Stored entries
===

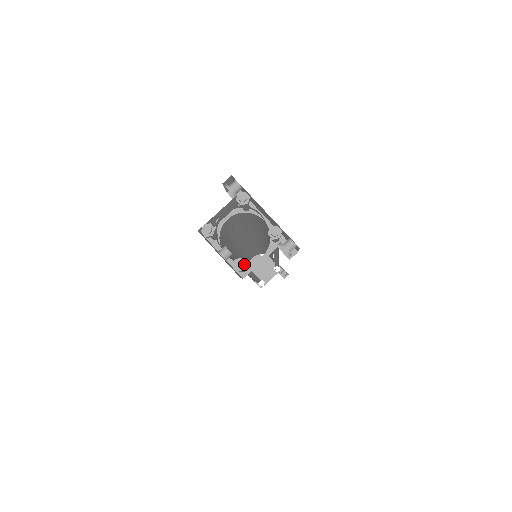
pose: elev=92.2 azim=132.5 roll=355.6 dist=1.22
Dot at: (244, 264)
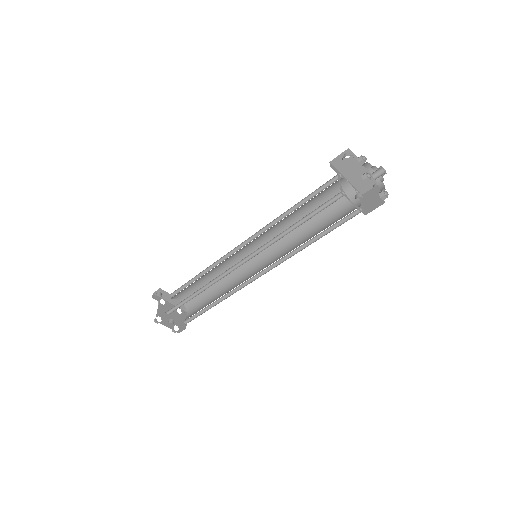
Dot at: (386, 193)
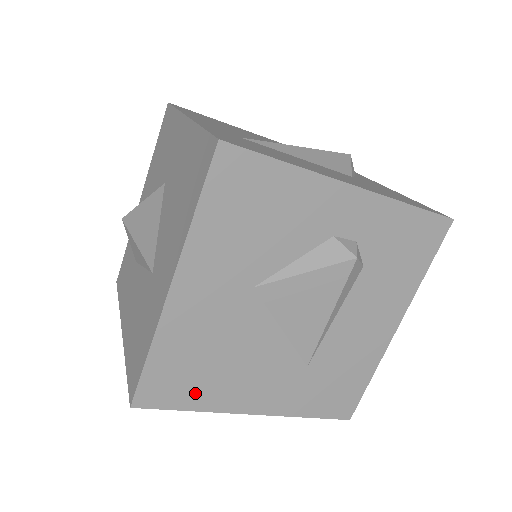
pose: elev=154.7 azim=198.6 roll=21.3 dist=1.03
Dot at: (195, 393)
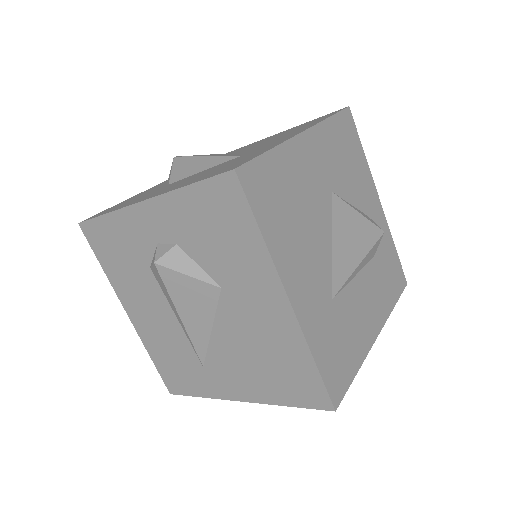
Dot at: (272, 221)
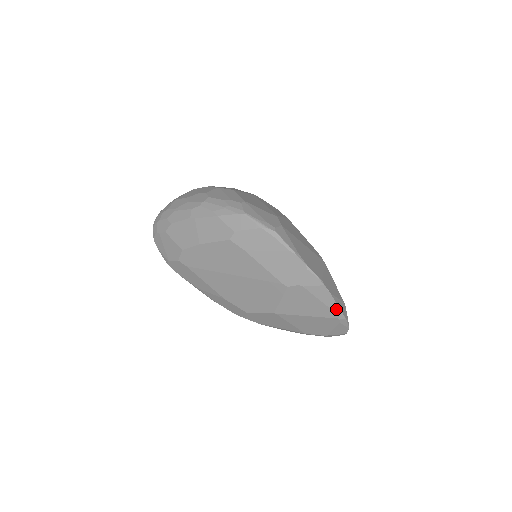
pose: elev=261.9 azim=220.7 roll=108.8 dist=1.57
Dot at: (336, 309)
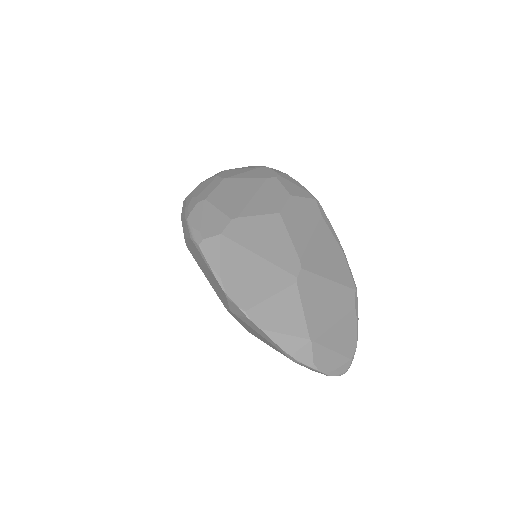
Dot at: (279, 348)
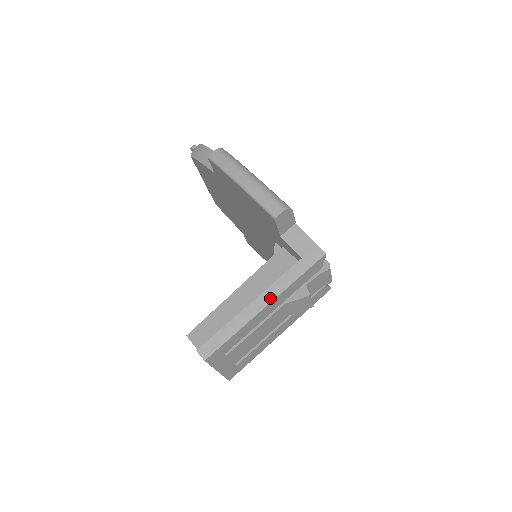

===

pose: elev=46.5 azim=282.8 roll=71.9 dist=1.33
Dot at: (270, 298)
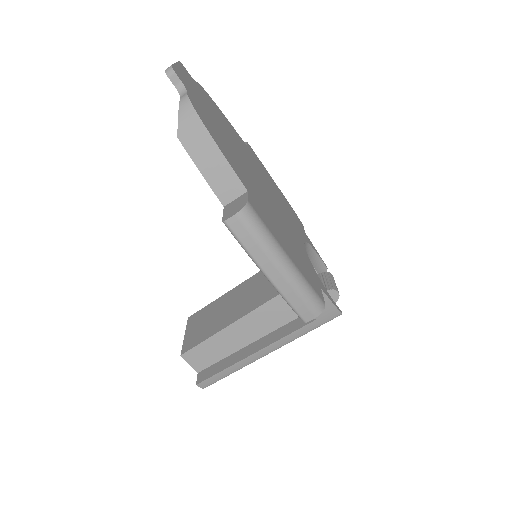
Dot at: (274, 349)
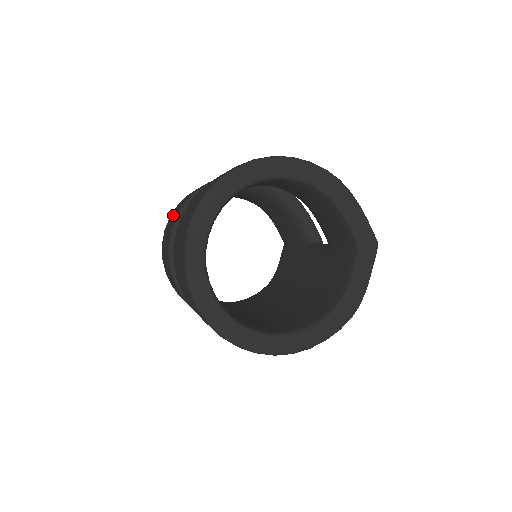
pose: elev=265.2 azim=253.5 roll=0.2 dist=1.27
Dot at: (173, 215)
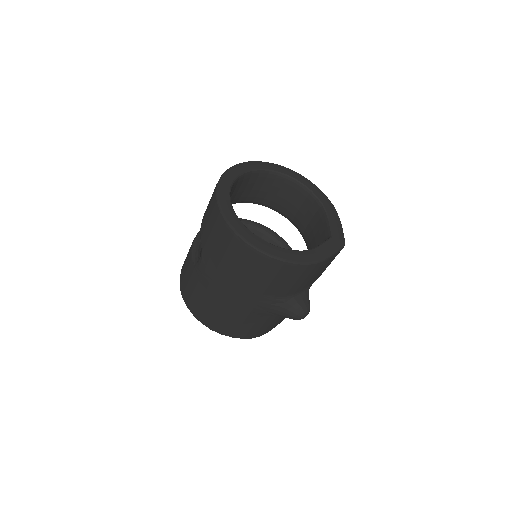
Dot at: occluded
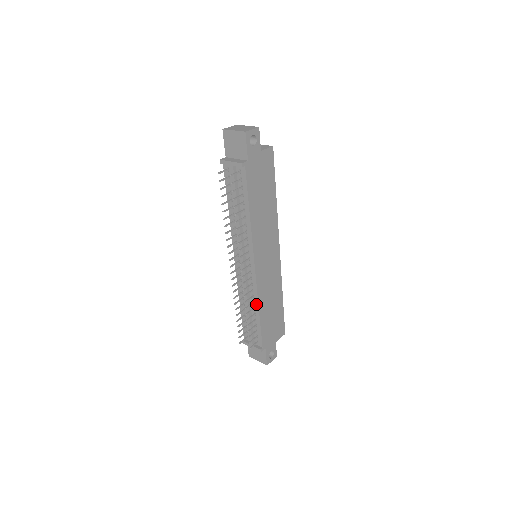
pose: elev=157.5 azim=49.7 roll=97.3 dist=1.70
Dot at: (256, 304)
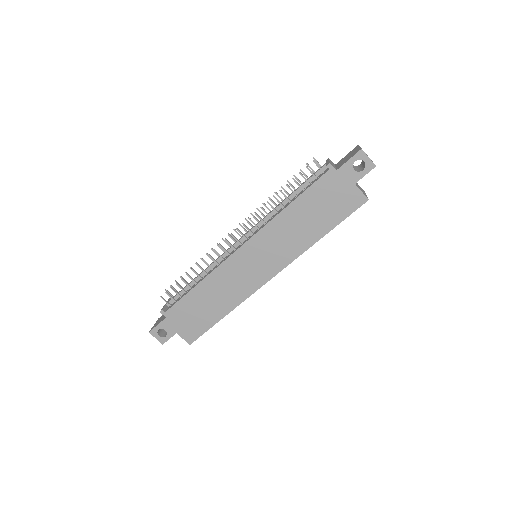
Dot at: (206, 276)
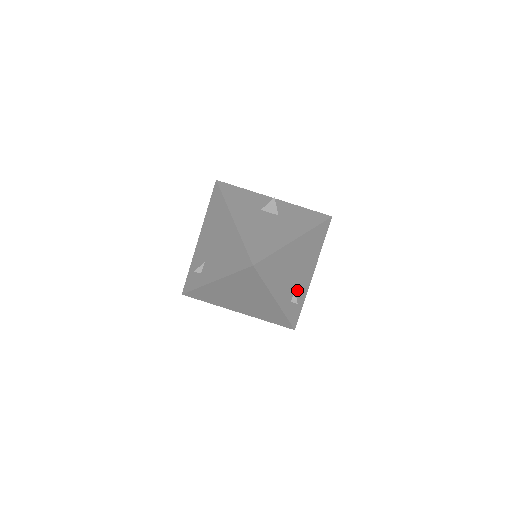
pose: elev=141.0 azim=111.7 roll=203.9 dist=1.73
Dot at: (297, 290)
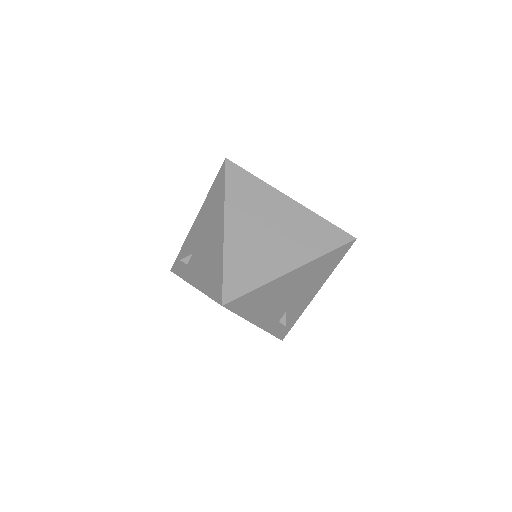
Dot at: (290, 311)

===

▶ **WHAT TO WORK ON**
Change "roll" to "tilt" throughout the stretch from the line containing "pose: elev=154.7 azim=198.6" through the line containing "Dot at: (279, 348)", and write out only those lines with nothing else altered, leaving the pictures out.

▶ **SOLVED PROBLEM**
pose: elev=154.7 azim=198.6 tilt=21.3 dist=1.03
Dot at: (195, 393)
Dot at: (272, 221)
pose: elev=261.9 azim=220.7 tilt=108.8 dist=1.57
Dot at: (336, 309)
Dot at: (279, 348)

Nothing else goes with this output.